From St. Clair to Wilson, the scenery is predominantly industrial. North of Wilson however, the line runs straight through the former CFB Downsview. Now, if anywhere near the amount of construction that is anticipated here actually ends up being built, this will be a prime location for a station. For the time being, though, it remains nothing more than endless fields and runways.
North of Sheppard, the view returns to one of industries: there is even an oil refinery just north of Finch! Although the potential for ridership here is low, GO Transit would still like to build a station at Finch, to connect to the subway on its way to York University. This is assuming, of course, that the subway is ever built.
From Finch, it is a short trip to Snider, where the Newmarket Sub used to cross the York Sub. If you look to the west, you can actually see the eastern yard throat to the MacMillian yard as it branches off to the north, underneath Keele Street. As late as 2002, the Barrie line north of the Snider diamond wasn't protected by signals, meaning that the second southbound train departing Bradford in the morning could not move until the first train radioed CN Control that it had reached Maple station (north of Snider). Nor could the second afternoon train move north of the diamond until the first arrived in Bradford. Fixing this bottleneck became a priority as GO added trains and extended service north to Barrie.
In 2011, the Ontario government announced that GO's Barrie trains were carrying as many as 11,000 passengers per weekday, up from 8,700 in 2007. With Metrolinx owning the tracks north of CN's York subdivision, the future of this service is assured, and more trains are likely as passenger loads increase. Plans are underway to add a second track to the line, which could enable all-day two-way service between Toronto and Barrie by 2020. Additional stations are possible as well, including one near Sheppard Avenue, connecting the line to the TTC's new station at Downsview Park as part of the TTC's subway extension to York University. This station, which could open concurrent with the subway extension, would likely replace GO's York University station, further north.
Another station is possible where the line crosses Highway 7 near the community of Concord, in Vaughan.
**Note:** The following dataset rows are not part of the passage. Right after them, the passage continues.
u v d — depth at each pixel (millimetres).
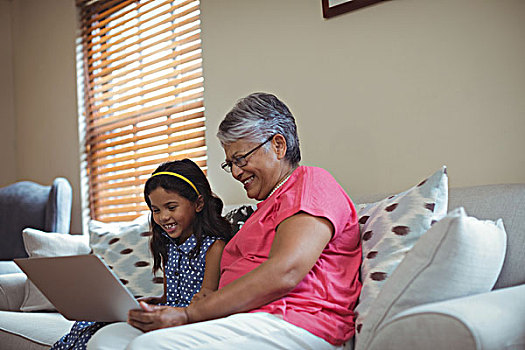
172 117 3041
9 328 1979
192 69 2852
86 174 3527
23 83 4043
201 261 1616
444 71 1898
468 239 1038
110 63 3344
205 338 1094
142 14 3146
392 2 2041
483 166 1801
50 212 3148
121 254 2148
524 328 938
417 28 1970
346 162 2170
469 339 863
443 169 1437
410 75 1985
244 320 1161
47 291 1451
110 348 1152
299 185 1377
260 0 2514
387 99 2049
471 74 1833
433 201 1399
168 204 1631
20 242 3258
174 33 2973
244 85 2574
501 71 1765
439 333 899
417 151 1963
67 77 3646
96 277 1260
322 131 2256
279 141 1520
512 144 1736
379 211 1504
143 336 1078
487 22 1798
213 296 1223
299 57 2348
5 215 3316
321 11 2270
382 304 1103
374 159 2084
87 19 3604
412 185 1973
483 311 917
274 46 2447
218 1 2709
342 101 2188
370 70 2102
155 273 1947
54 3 3764
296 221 1279
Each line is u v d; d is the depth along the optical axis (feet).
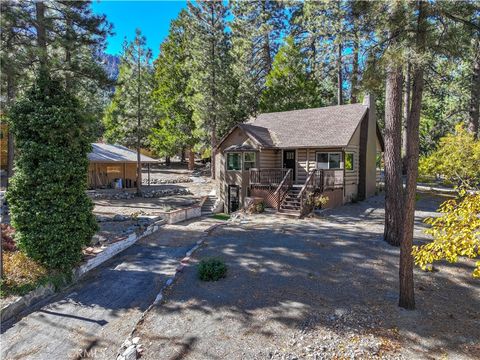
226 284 26.37
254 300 23.41
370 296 23.47
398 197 34.83
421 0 19.54
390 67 21.13
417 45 19.93
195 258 33.09
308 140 62.80
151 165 144.97
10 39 40.68
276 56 95.40
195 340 18.92
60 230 28.22
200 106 91.97
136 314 23.31
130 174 96.63
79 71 46.11
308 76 100.27
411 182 21.07
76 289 27.86
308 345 17.90
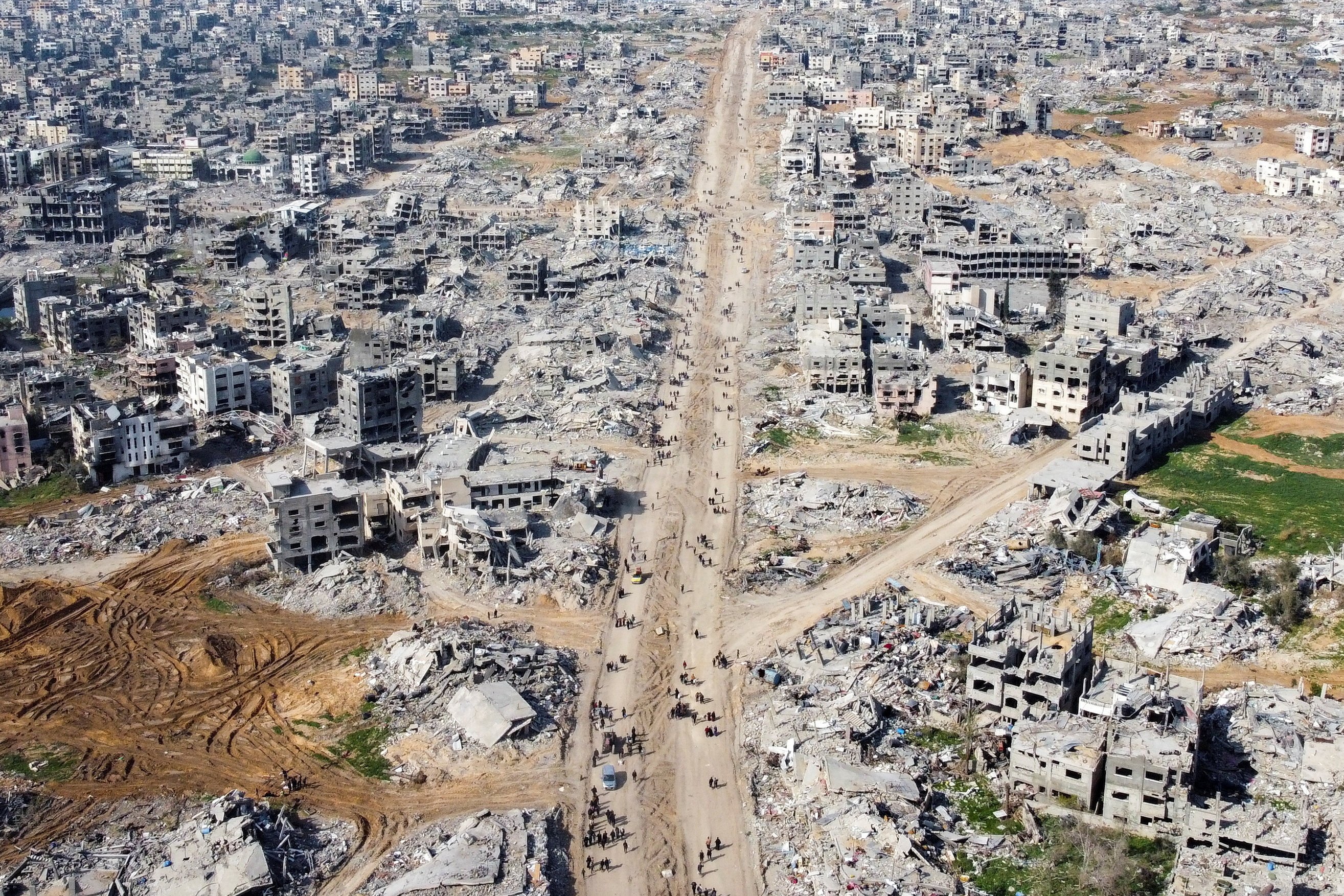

This station would provide a connection to York Region's VIVA bus rapid transit service, not far from Vaughan's planned downtown core.
Further extensions north are unlikely, as the tracks between Barrie and Orillia no longer exist. There have been proposals to extend the service to Collingwood, but the rail connections have to be upgraded for this to happen.
Even so, the arrival of GO Trains at Barrie has signalled a significant increase in the importance of what had, ten years ago, been one of GO's lesser used corridors. With five trains per weekday and summer weekend service, GO's Barrie line is rivalling the Milton line in importance and use, and it may be that it will be the first to receive all-day two-way service after the Lakeshore line.